What is the expected number of dice one needs to roll to get 1,2,3,4,5,6 in order?

Question

If I have a fair die and throw it until I get a run of 1,2,3,4,5,6 in order, how many times on average must I throw the dice?

Answer 1

Let's write

• $a = $ expected throws to succeed with no useful throws recently
• $b = $ expected throws to succeed with 1 recently
• $c = $ expected throws to succeed with 1,2 recently
• $d = $ expected throws to succeed with 1,2,3 recently
• $e = $ expected throws to succeed with 1,2,3,4 recently
• $f = $ expected throws to succeed with 1,2,3,4,5 recently
• $g = $ expected throws to succeed with 1,2,3,4,5,6 recently

then

• $g = 0$
• $f = 1 + \frac16 g + \frac16 b + \frac46 a$
• $e = 1 + \frac16 f + \frac16 b + \frac46 a$
• $d = 1 + \frac16 e + \frac16 b + \frac46 a$
• $c = 1 + \frac16 d + \frac16 b + \frac46 a$
• $b = 1 + \frac16 c + \frac16 b + \frac46 a$
• $a = 1 + \frac16 b + \frac56 a$

so

• $a = 6 + b$
• $\frac16 b + \frac46 a = 4 + \frac56 b $
• $b = 30 + c$
• $\frac16 b + \frac46 a = 29 + \frac56 c $
• $c = 180 + d$
• $\frac16 b + \frac46 a = 179 + \frac56 d $
• $d = 1080 + e$
• $\frac16 b + \frac46 a = 1079 + \frac56 e $
• $e = 6480 + f$
• $\frac16 b + \frac46 a = 6479 + \frac56 f $
• $f = 38880 + g$

i.e.

• $a = 6 + 30 + 180 + 1080 + 6480 + 38880 + 0 = 46656$

So the answer is $46656$.

This is $6^6$ so the "obvious solution" turns out to be correct and there is probably a quicker way.

Answer 2

For each $k\geqslant6$, call $x_k$ the six last positions occupied at time $k$. Introduce $t_0=0$ and, for each $n\geqslant1$, $t_n$ the $n$th time when the word 123456 got completed, that is, $t_n$ denotes the $n$th visit to 123456 of the process $(x_k)_{k\geqslant6}$. The question asks for $\mathrm E(t_1)$.

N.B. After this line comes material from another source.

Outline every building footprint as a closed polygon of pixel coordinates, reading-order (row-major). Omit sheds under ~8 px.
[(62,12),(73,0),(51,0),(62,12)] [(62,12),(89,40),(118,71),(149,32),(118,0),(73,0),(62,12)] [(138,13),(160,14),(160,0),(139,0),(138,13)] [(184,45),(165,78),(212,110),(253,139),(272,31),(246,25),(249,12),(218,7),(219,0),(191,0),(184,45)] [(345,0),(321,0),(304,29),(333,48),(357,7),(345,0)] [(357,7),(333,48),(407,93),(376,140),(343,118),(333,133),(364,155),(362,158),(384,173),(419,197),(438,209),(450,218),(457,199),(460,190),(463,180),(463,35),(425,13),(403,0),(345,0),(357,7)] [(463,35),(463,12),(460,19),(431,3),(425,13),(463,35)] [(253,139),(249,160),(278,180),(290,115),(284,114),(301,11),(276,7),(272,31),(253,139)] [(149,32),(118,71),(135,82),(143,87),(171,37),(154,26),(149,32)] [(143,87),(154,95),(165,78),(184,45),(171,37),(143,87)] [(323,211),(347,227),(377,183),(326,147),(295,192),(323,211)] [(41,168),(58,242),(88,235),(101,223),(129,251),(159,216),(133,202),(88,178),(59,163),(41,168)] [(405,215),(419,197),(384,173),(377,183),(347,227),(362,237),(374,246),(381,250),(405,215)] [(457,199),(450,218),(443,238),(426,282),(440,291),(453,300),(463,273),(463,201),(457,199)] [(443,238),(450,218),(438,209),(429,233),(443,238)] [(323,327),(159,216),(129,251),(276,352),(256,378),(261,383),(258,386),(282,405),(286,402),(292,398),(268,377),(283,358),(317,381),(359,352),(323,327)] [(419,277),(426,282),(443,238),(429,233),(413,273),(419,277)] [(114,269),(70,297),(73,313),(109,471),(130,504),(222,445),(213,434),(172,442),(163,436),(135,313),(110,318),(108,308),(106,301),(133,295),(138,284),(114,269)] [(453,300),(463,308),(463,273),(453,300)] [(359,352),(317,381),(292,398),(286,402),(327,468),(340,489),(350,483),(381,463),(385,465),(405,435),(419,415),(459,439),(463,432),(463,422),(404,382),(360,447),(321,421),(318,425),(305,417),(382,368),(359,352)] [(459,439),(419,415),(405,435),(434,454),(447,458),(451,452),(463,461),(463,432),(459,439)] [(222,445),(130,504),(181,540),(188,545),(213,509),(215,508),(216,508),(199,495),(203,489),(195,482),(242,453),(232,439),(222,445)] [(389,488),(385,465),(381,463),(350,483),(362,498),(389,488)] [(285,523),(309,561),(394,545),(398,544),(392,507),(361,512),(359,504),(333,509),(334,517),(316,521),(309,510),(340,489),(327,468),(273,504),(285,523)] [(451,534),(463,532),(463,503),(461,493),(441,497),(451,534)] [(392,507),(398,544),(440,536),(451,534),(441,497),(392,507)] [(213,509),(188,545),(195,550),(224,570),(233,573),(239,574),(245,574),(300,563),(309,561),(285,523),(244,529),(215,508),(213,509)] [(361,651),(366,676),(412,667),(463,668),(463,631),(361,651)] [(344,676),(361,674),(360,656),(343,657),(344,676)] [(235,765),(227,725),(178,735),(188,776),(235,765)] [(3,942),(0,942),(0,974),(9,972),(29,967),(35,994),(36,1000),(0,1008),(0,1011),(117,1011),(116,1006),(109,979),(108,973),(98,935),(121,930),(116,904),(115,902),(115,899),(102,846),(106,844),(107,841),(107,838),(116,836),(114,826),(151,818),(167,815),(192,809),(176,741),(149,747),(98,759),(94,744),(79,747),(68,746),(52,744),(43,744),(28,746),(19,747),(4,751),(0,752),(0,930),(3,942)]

Note that the sequence $(t_{n+1}-t_{n})_{n\geqslant0}$ is i.i.d. and distributed like $t_1$. This step uses the fact that after a completion of 123456 one must start to build a new occurrence entirely anew, that is, that no nontrivial suffix of 123456 is also a prefix of 123456. (Otherwise, $(t_{n+1}-t_{n})_{n\geqslant1}$ would be i.i.d. but with a different distribution than $t_1$, more precisely, the distribution of $t_{n+1}-t_n$ for every $n\geqslant1$ would be strictly dominated by the distribution of $t_1$, in particular, for every $n\geqslant1$, one would have $\mathrm E(t_1)\gt\mathrm E(t_{n+1}-t_n)$. In the present case, $\mathrm E(t_1)=\mathrm E(t_{n+1}-t_n)$.)

The process $(x_k)_k$ performs a random walk on the regular directed graph with $N=6^6$ vertices where every vertex 1u is linked to the six vertices u1, u2, ..., to u6, for every given 5-letters word u. The out-degree and the in-degree of every vertex being all equal to 6, the stationary distribution of the Markov chain is uniform, in particular the weight of 123456 is $w=1/N$.

By the law of large numbers for ergodic Markov chains, the asymptotic proportion of time spent at 123456 is almost surely $w$, that is, $t_n=(n/w)+o(n)$ almost surely. By the law of large numbers for i.i.d. sequences, $t_n=n\mathrm E(t_1)+o(n)$ almost surely.

Comparing these two expressions, one gets $\mathrm E(t_1)=1/w=N=6^6=46656$.